EXERCISE DETAILS :: Render the listing below as a JSON list of strings, one string per line, with blank lines and pictures left out.

SUPPLIED RECORDS ::
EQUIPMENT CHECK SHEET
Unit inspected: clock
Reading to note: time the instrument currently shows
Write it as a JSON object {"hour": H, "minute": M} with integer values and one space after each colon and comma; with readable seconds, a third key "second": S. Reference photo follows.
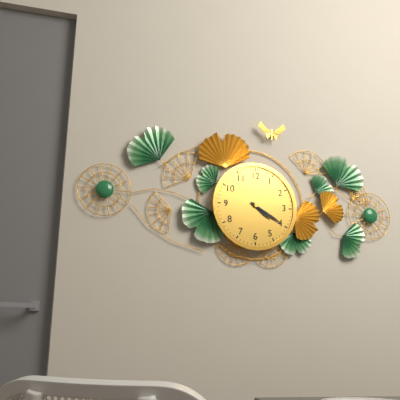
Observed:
{"hour": 4, "minute": 20}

EXERCISE SOLUTION ::
[
  "EQUIPMENT CHECK SHEET",
  "Unit inspected: clock",
  "Reading to note: time the instrument currently shows",
  "Write it as a JSON object {\"hour\": H, \"minute\": M} with integer values and one space after each colon and comma; with readable seconds, a third key \"second\": S. Reference photo follows.",
  "Observed:",
  "{\"hour\": 4, \"minute\": 20}"
]